"
"I seem not to know where Applegate Farm is," the old gentleman mused.
"It's quite next door to you," said Kirk.
"They call it the Baldwin place, really. But Ken happened to think that
Baldwin's a kind of apple, and there _is_ an orchard and a gate, so we
called it that."
"The old farm-house across the meadow!" There was a shade of perplexity
in the voice. "You live _there_?"
"It's the most beautiful place in the world," said Kirk, with
conviction, "except your garden."
"Beautiful--to you! Why?"
"Oh, everything!" Kirk said, frowning, and trying to put into words what
was really joy in life and spring and the love of his brother and
sister. "Everything--the wind in the trees, and in the chimney at night,
and the little toads that sing,--do you ever hear them?--and the fire,
and, and--_everything_!"
"And youth," said the old gentleman to himself, "and an unconscious
courage to surmount all obstacles.
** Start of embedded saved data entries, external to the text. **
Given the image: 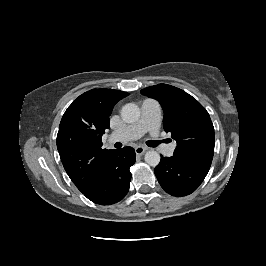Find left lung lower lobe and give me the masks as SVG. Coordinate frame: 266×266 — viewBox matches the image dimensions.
I'll return each mask as SVG.
<instances>
[{
	"mask_svg": "<svg viewBox=\"0 0 266 266\" xmlns=\"http://www.w3.org/2000/svg\"><path fill=\"white\" fill-rule=\"evenodd\" d=\"M211 163L184 161L161 156L155 174L161 187L170 195L186 196L194 192L206 177Z\"/></svg>",
	"mask_w": 266,
	"mask_h": 266,
	"instance_id": "obj_1",
	"label": "left lung lower lobe"
}]
</instances>
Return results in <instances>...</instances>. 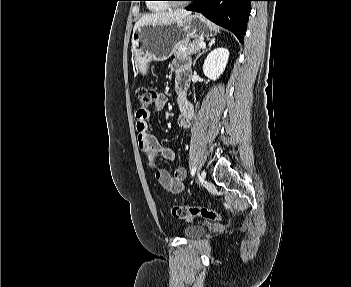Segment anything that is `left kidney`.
Wrapping results in <instances>:
<instances>
[{
    "instance_id": "1",
    "label": "left kidney",
    "mask_w": 351,
    "mask_h": 287,
    "mask_svg": "<svg viewBox=\"0 0 351 287\" xmlns=\"http://www.w3.org/2000/svg\"><path fill=\"white\" fill-rule=\"evenodd\" d=\"M229 51L224 47L213 49L206 57L203 64V73L209 79L215 81L226 68Z\"/></svg>"
}]
</instances>
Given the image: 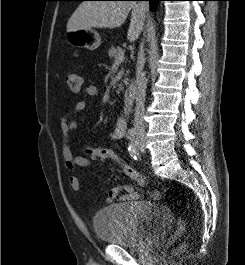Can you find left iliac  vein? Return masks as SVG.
I'll return each mask as SVG.
<instances>
[{
    "instance_id": "left-iliac-vein-1",
    "label": "left iliac vein",
    "mask_w": 245,
    "mask_h": 265,
    "mask_svg": "<svg viewBox=\"0 0 245 265\" xmlns=\"http://www.w3.org/2000/svg\"><path fill=\"white\" fill-rule=\"evenodd\" d=\"M137 147H138V150L140 152H144L145 151V141L144 140L139 141Z\"/></svg>"
}]
</instances>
But perhaps, after all, the unseen
part of Applegate Farm is the more beautiful." Aloud, he said: "Do you
like to look at odd things? That is--I mean--"
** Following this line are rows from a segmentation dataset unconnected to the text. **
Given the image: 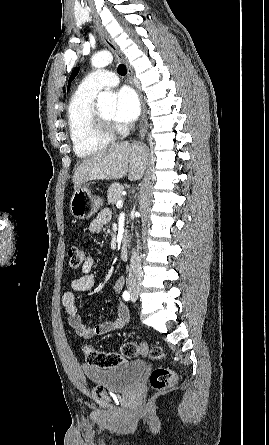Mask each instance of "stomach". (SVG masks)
Segmentation results:
<instances>
[{
	"instance_id": "0dacf381",
	"label": "stomach",
	"mask_w": 269,
	"mask_h": 445,
	"mask_svg": "<svg viewBox=\"0 0 269 445\" xmlns=\"http://www.w3.org/2000/svg\"><path fill=\"white\" fill-rule=\"evenodd\" d=\"M102 204L103 200L93 195L88 185L83 184L71 197L70 212L76 219L85 220L92 217Z\"/></svg>"
}]
</instances>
Kirk helped him out. "I do like to," he said. "I look at them with my
fingers--but it's all the same."
Such things to look at! They were deposited, one after the other, in
Kirk's eager hands,--the intricate carving of Japanese ivory,
entrancingly smooth--almost like something warm and living, after one
had held it for a few adoring moments in careful hands.